What is the modern train cab number? The 4660 is a DC transformer.


----------



## gunrunnerjohn (Nov 10, 2010)

I'm 99.99% sure it'll run with the 1033 that T-Man mentions. The 4125 is an anemic 25 watt transformer, that's probably not going to get the job done.


----------



## paook (Feb 24, 2011)

The modern train I mentioned is half a continent away and I'd be guessing on Google images. I'll find a 1033 and give it a try.

My dad flew the train set out in his carry-on luggage. We were wondering how much extra attention he would get at security for all the wires sticking out of his bag...


----------



## gunrunnerjohn (Nov 10, 2010)

Any decent AC transformer will do the trick. You don't specifically need a 1033, that just happens to be a very common post-war transformer.


----------



## tjcruiser (Jan 10, 2010)

Paook,

To be clear, there are two distinctly different 249 locos ... prewar tinplate, and postar Scout from 1958. I have two of the latter.

The latter 249 was offered ONLY in 1958 as part of the #1590 set, which had a #1015 40W transformer.

The postwar 249 will run with just about any AC transformer ... it doesn't need much power.
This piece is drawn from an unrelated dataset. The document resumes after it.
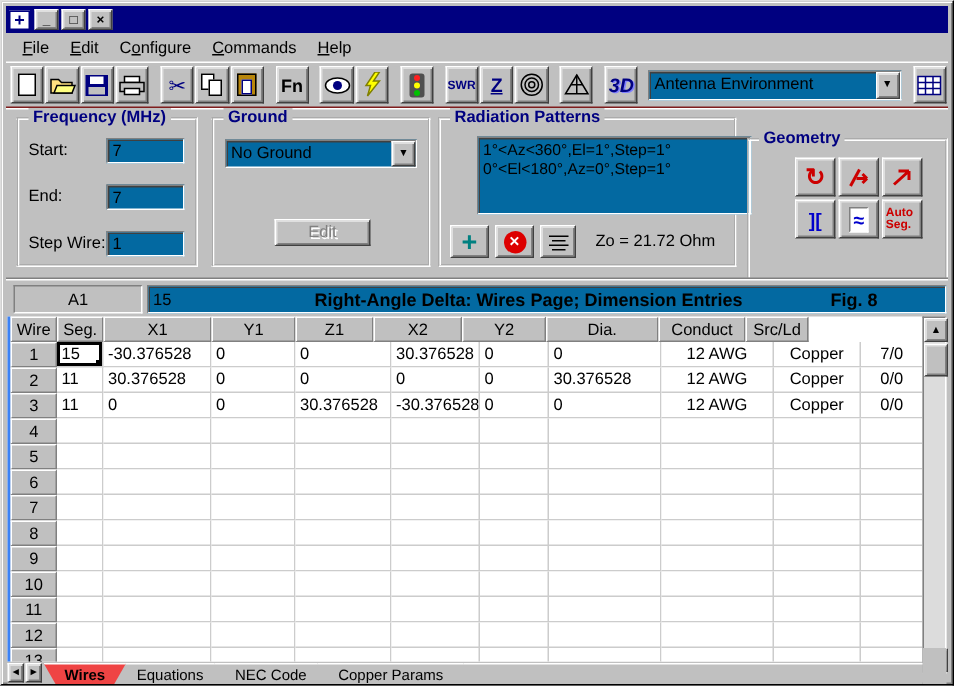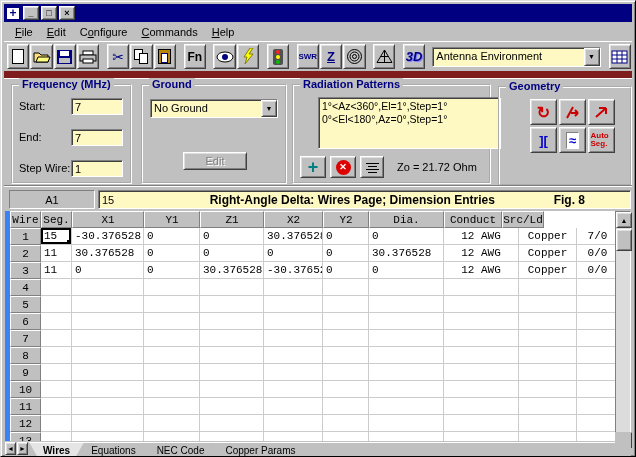"Antenna Environment" .sunken { background: #fef9c3 -> #0369a1 }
I've had it cruising with the 40W 1015 transformer, and I suspect even a 25W transformer would get it moving without too many cars in tow.

The 249 motor is a bit of an unusual beast. It has a two-position e-unit that toggles between either of two field windings around the field coil to change loco direction. Most other Lionel locos use a more conventional 3-position (f-n-r) e-unit that flips the direction of current through a single winding field coil.

Regards,

TJ


----------



## gunrunnerjohn (Nov 10, 2010)

Of course, his 249 could just need a little assistance.


----------



## paook (Feb 24, 2011)

The 1033 works great, guys! Thanks. Our cats were fascinated by the train running around. Our two year old won't know of this train's existence until he's a number of years older - for now, Brio is enough.

We had tried running it with a 25W transformer, but it didn't give enough power to start moving without any cars or the tender.


How big of a layout can a single 1033 power? We don't have much track for it right now anyways, but who knows in the future. Just a figure-8 so far.

(Our 249 is the 1958 version)


----------



## gunrunnerjohn (Nov 10, 2010)

It's not the size of the layout as much as what is on the layout. As long as you have decent feeders to the tracks, the 1033 will be fine for a single train.


----------



## servoguy (Jul 10, 2010)

If a 25 watt transformer wouldn't run the engine by itself, I am suspicious that your LHS didn't lube the engine properly. Lionel supplied 25 watt transformers with their Scout sets in the early 50s. I had a scout with a 35 watt transformer and it ran the engine with tender and 4 cars just fine on the lowest voltage setting. Check and see if the wheels turn freely. Make sure the transformer has voltage coming out of it. You can just touch a wire to both terminals and see if you get sparks. 

Bruce Baker


----------